I'm also amazed at what I see folks stabilizing with some of those hardwoods ... I think I'll try a "brick" to see how much that clay will soak up that juice


----------



## rocky1 (Jun 28, 2017)

If they're saturated go for it. Let them drip dry, put some Tim foil in the bottom of the oven, and set em on the rack, and go for it.


----------



## jaustin (Jul 1, 2017)

WI'll vr silicone mold release work with alumilite?


----------



## rocky1 (Jul 1, 2017)

No clue? If it's as slick as most silicone, no it won't stick to it. Next question would be whether it will cause issues with the Alumilite. 

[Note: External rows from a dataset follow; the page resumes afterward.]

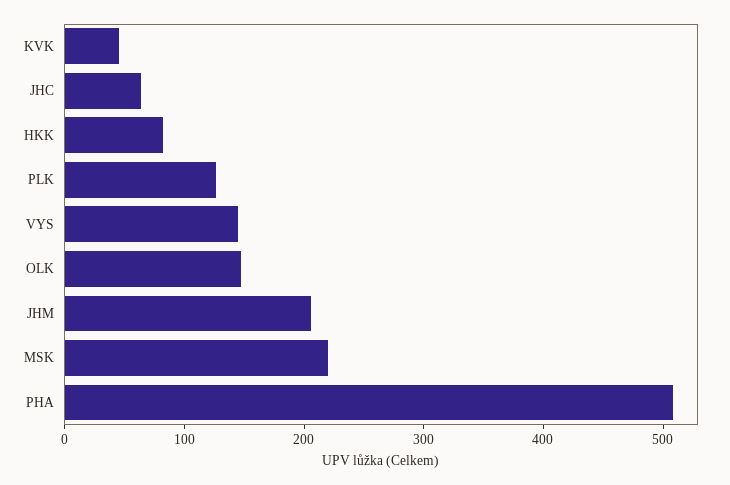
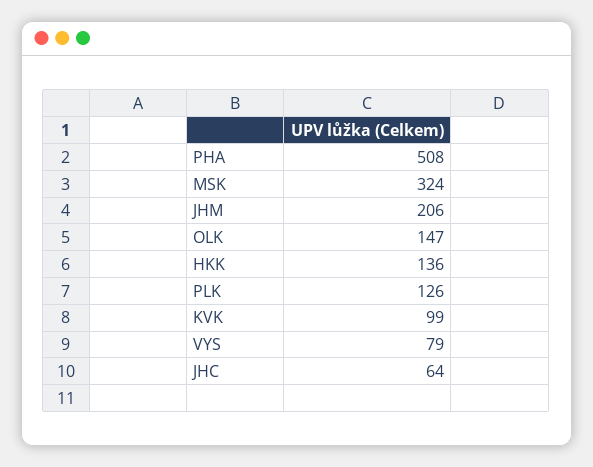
  {
-   "KVK": 40,
+   "KVK": 99,
    "JHC": 64,
-   "HKK": 80,
+   "HKK": 136,
    "PLK": 126,
-   "VYS": 140,
+   "VYS": 79,
    "OLK": 147,
    "JHM": 206,
-   "MSK": 220,
+   "MSK": 324,
    "PHA": 508
  }

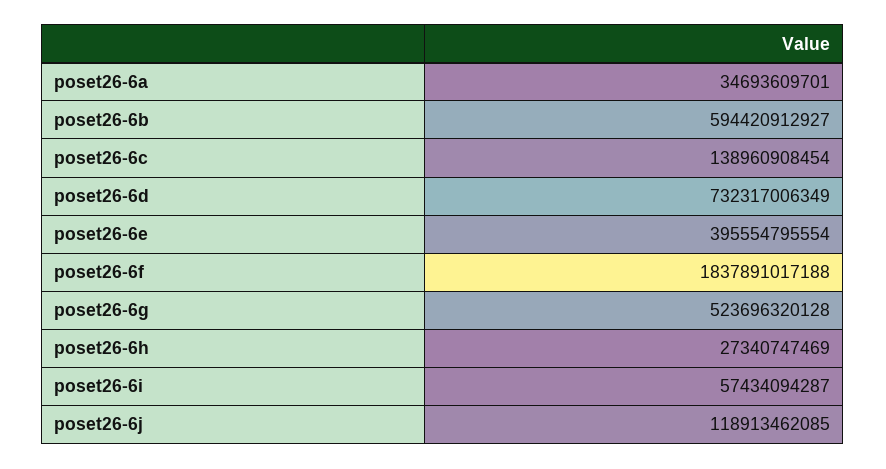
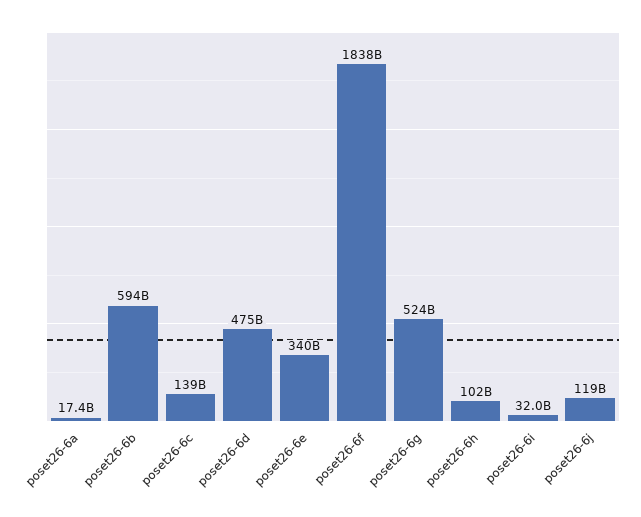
  {
-   "poset26-6a": 34693609701,
+   "poset26-6a": 17400000000,
    "poset26-6b": 594420912927,
    "poset26-6c": 138960908454,
-   "poset26-6d": 732317006349,
+   "poset26-6d": 475000000000,
-   "poset26-6e": 395554795554,
+   "poset26-6e": 340000000000,
    "poset26-6f": 1837891017188,
    "poset26-6g": 523696320128,
-   "poset26-6h": 27340747469,
+   "poset26-6h": 102000000000,
-   "poset26-6i": 57434094287,
+   "poset26-6i": 32000000000,
    "poset26-6j": 118913462085
  }

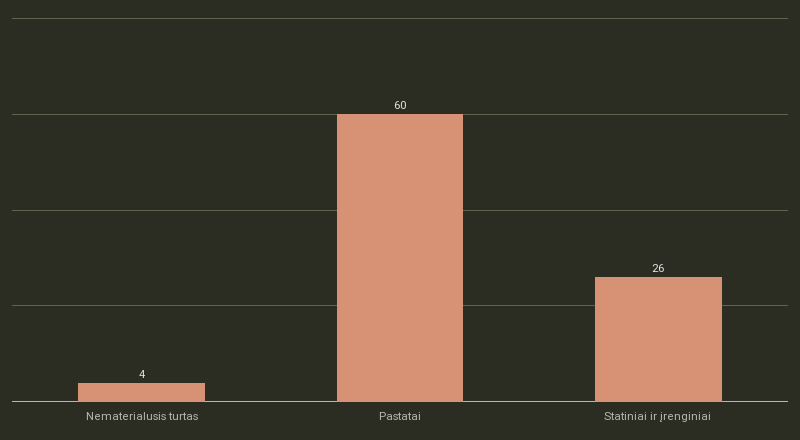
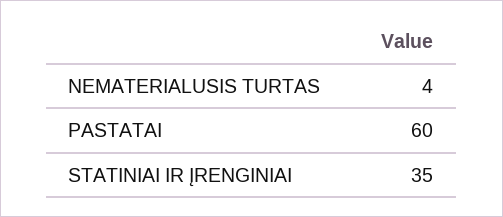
  {
    "Nematerialusis turtas": 4,
    "Pastatai": 60,
-   "Statiniai ir įrenginiai": 26
+   "Statiniai ir įrenginiai": 35
  }

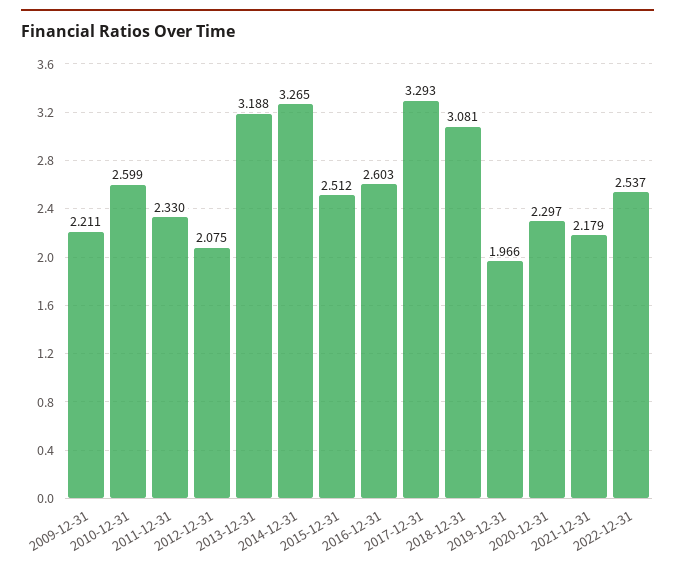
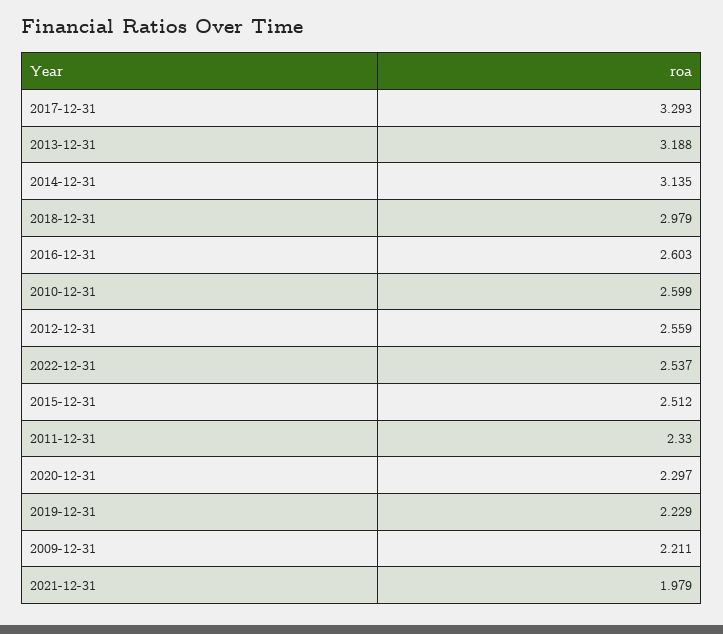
  {
    "2009-12-31": 2.211,
    "2010-12-31": 2.599,
    "2011-12-31": 2.33,
-   "2012-12-31": 2.075,
+   "2012-12-31": 2.559,
    "2013-12-31": 3.188,
-   "2014-12-31": 3.265,
+   "2014-12-31": 3.135,
    "2015-12-31": 2.512,
    "2016-12-31": 2.603,
    "2017-12-31": 3.293,
-   "2018-12-31": 3.081,
+   "2018-12-31": 2.979,
-   "2019-12-31": 1.966,
+   "2019-12-31": 2.229,
    "2020-12-31": 2.297,
-   "2021-12-31": 2.179,
+   "2021-12-31": 1.979,
    "2022-12-31": 2.537
  }

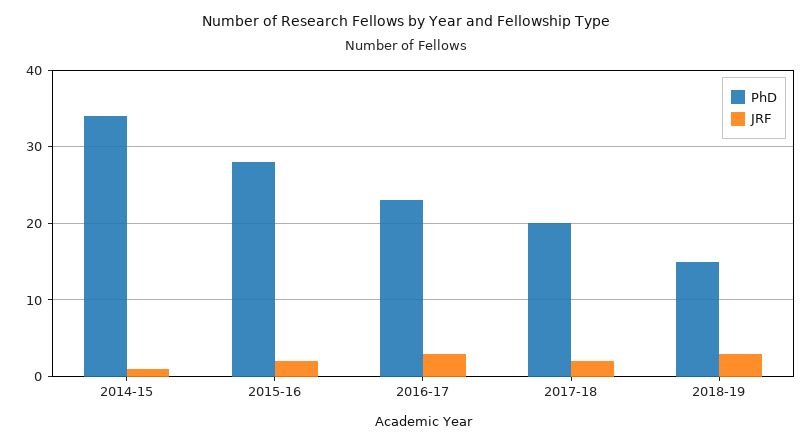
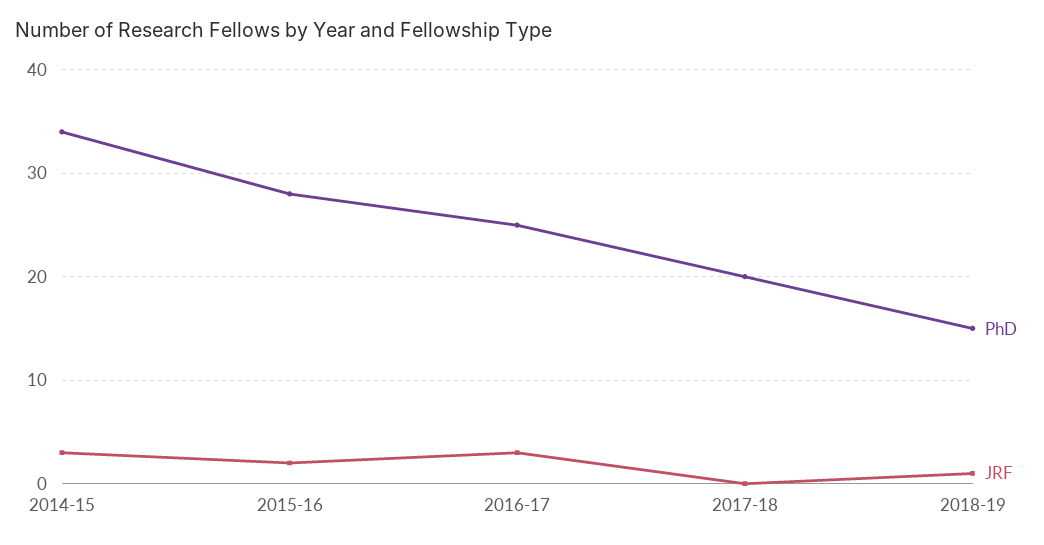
  {
    "PhD": {
      "2014-15": 34,
      "2015-16": 28,
-     "2016-17": 23,
+     "2016-17": 25,
      "2017-18": 20,
      "2018-19": 15
    },
    "JRF": {
-     "2014-15": 1,
+     "2014-15": 3,
      "2015-16": 2,
      "2016-17": 3,
-     "2017-18": 2,
+     "2017-18": 0,
-     "2018-19": 3
+     "2018-19": 1
    }
  }

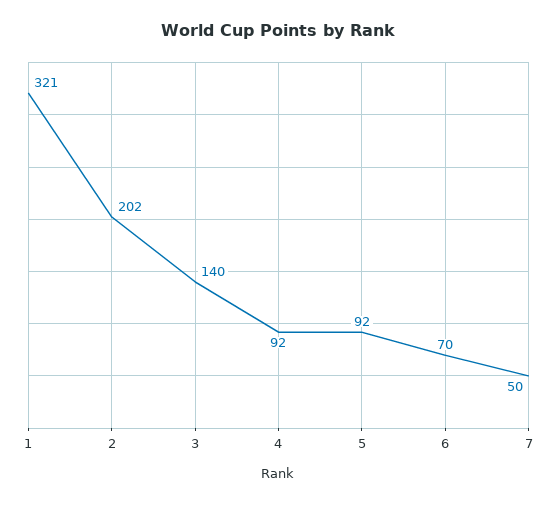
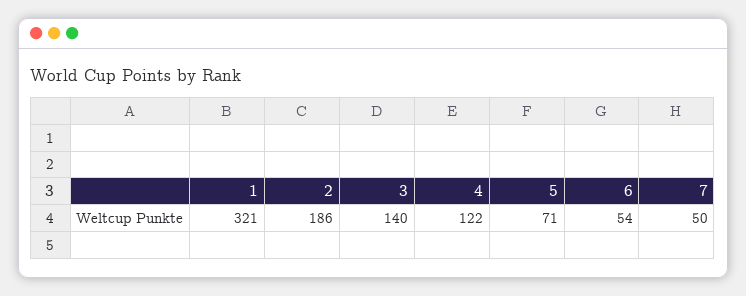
  {
    "1": 321,
-   "2": 202,
+   "2": 186,
    "3": 140,
-   "4": 92,
+   "4": 122,
-   "5": 92,
+   "5": 71,
-   "6": 70,
+   "6": 54,
    "7": 50
  }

I say that because Liquid Nail Clear Sealer is not cool to try and seal a mold with. In my experience, Alumilite will dissolve it. And, it inhibits your resin from setting. Even when fully cured!

What kind of mold you using John?


----------



## jaustin (Jul 1, 2017)

Going to be using Schedule 40 pipe.
https://www.amazon.com/gp/product/B016R7XVLE/ref=oh_aui_detailpage_o00_s00?ie=UTF8&psc=1

I have a can of stoner order and it wont be here till probablt the weekend.

I have some hdpe that going to make some square molds out of, i don't thiunk i will be needing release for these
http://www.ebay.com/itm/Off-White-S...e=STRK:MEBIDX:IT&_trksid=p2057872.m2749.l2649


----------



## rocky1 (Jul 2, 2017)

The HDPE it'll pop loose, disassemble your mold, rap it sharply with most anything and it pops right off. Even without release agent. It won't necessarily fall out of the mold without release agent, but it does come loose with a little persuasion. 

On the PVC pipe... You'll definitely want to use a release agent there. I've attempted a few PVC pipe molds without and had to split the pipe to remove the piece.

Reactions: Agree 1


----------